**WHAT THE TASK REQUIRES**
Once you reach the line that holds "additional help systems" in the listing below, output it and every line after it through the line that holds "### Robody at the Hospital", word for word.

**DATA EXTRACTS**

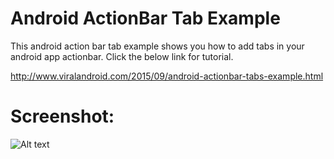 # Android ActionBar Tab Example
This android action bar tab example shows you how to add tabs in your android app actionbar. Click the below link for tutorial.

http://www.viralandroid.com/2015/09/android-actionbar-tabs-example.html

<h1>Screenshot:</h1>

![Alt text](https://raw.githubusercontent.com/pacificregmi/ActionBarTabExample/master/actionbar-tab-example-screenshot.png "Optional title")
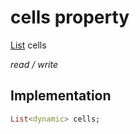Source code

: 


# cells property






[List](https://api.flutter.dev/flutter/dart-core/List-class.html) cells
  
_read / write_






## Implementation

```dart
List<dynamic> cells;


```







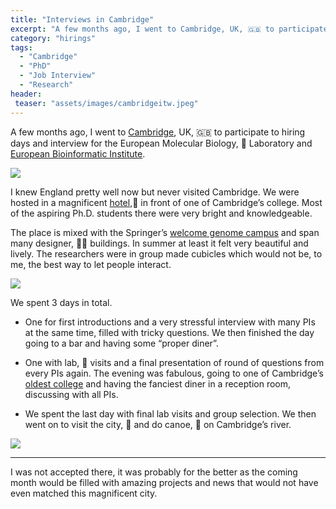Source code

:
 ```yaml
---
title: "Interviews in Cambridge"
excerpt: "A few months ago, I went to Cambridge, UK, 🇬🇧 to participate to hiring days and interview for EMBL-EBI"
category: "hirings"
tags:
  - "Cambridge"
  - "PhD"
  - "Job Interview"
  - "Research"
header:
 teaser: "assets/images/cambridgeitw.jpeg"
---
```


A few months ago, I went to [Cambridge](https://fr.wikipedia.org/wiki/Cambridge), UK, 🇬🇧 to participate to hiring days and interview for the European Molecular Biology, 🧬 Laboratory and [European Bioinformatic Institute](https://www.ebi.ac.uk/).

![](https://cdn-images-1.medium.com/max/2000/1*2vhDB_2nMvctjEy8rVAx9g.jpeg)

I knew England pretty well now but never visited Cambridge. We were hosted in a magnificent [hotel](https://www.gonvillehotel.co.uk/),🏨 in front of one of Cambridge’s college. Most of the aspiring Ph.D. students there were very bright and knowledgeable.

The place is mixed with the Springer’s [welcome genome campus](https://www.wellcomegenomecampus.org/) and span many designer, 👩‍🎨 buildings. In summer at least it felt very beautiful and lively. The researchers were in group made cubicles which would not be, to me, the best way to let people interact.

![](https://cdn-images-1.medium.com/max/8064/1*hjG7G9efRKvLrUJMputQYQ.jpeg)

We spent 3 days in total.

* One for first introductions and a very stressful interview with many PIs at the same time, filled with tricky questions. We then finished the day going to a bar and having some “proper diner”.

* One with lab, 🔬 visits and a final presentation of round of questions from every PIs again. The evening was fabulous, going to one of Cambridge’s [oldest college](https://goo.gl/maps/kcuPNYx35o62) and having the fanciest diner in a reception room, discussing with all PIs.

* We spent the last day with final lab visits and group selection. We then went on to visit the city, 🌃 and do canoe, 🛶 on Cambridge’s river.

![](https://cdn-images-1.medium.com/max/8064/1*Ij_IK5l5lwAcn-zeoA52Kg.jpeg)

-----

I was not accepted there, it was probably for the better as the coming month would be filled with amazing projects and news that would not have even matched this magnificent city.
---
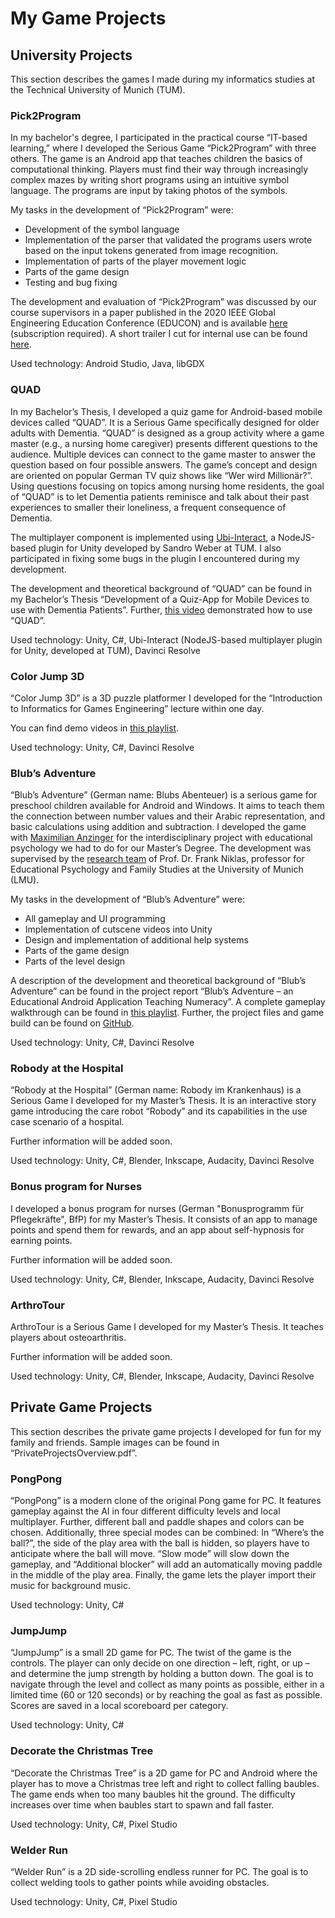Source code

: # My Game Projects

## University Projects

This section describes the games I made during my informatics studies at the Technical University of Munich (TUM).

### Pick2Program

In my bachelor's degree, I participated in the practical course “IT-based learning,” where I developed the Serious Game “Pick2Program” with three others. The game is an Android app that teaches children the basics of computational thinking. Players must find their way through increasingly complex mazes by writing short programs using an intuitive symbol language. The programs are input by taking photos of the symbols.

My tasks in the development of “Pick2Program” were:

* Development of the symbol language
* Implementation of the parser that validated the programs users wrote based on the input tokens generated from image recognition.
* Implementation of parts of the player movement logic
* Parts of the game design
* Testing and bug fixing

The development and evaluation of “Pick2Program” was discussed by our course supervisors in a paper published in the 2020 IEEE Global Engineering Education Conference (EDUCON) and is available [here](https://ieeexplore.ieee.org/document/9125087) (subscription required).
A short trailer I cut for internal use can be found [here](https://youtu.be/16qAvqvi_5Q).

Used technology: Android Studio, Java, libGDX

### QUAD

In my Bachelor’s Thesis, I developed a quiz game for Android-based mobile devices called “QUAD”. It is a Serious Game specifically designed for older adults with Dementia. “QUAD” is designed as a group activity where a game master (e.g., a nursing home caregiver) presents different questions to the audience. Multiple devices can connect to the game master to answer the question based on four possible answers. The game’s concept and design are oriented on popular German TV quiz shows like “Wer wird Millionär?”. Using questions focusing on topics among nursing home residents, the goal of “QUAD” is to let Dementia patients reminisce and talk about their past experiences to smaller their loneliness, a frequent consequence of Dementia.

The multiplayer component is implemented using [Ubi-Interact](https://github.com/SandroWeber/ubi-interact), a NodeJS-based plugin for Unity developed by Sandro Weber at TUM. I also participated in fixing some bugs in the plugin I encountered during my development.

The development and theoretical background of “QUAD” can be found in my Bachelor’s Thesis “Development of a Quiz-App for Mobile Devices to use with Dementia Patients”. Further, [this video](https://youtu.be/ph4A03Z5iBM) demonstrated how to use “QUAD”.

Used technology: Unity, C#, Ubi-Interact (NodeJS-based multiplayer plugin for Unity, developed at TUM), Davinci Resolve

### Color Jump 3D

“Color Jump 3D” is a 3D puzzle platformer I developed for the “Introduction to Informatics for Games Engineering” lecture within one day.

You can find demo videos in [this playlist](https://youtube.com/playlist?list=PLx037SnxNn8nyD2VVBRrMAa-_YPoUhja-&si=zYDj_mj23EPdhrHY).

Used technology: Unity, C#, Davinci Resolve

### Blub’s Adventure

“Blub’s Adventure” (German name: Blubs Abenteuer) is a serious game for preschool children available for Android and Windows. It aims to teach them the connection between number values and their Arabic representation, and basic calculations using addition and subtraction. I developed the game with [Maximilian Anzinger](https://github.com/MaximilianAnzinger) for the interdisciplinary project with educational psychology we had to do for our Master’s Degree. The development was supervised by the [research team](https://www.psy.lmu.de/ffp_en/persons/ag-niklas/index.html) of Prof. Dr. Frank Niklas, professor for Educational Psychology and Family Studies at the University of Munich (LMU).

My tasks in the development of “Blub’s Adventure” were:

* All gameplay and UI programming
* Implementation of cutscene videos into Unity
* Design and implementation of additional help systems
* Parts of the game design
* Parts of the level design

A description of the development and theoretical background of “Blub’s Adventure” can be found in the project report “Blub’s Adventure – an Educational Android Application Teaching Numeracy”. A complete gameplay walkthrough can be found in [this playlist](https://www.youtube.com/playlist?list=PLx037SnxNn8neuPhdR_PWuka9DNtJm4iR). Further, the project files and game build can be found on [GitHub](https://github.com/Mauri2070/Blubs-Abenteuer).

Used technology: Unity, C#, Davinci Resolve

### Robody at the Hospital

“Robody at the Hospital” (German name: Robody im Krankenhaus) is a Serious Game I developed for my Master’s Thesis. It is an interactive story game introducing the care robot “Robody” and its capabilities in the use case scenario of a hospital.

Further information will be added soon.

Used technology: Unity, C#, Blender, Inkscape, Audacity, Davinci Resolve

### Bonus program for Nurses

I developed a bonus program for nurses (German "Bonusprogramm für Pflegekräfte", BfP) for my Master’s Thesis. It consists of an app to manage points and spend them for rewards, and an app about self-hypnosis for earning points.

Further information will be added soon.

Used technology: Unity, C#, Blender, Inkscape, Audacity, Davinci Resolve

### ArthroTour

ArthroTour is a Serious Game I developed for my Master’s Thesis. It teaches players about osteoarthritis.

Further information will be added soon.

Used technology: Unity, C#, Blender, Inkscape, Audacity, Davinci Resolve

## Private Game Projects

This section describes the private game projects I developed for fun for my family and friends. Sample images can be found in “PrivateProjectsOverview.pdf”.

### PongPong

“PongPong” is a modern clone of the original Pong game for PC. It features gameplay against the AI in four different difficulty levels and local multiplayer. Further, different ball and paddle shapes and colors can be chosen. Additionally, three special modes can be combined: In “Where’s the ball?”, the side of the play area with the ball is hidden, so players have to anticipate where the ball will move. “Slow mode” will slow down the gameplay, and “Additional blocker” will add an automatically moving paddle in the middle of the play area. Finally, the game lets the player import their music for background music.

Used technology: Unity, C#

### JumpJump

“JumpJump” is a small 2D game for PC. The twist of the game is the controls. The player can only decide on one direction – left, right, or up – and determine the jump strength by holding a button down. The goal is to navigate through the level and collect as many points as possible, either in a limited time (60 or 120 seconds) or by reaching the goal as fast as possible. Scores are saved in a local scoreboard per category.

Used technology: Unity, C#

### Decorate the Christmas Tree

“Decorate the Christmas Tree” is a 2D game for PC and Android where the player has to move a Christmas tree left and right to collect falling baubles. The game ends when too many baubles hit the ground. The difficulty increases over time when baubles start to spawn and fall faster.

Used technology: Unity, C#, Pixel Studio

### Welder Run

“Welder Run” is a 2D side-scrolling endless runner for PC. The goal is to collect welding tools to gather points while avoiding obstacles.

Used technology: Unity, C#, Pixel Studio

**COMPLETED TASK**
* Design and implementation of additional help systems
* Parts of the game design
* Parts of the level design

A description of the development and theoretical background of “Blub’s Adventure” can be found in the project report “Blub’s Adventure – an Educational Android Application Teaching Numeracy”. A complete gameplay walkthrough can be found in [this playlist](https://www.youtube.com/playlist?list=PLx037SnxNn8neuPhdR_PWuka9DNtJm4iR). Further, the project files and game build can be found on [GitHub](https://github.com/Mauri2070/Blubs-Abenteuer).

Used technology: Unity, C#, Davinci Resolve

### Robody at the Hospital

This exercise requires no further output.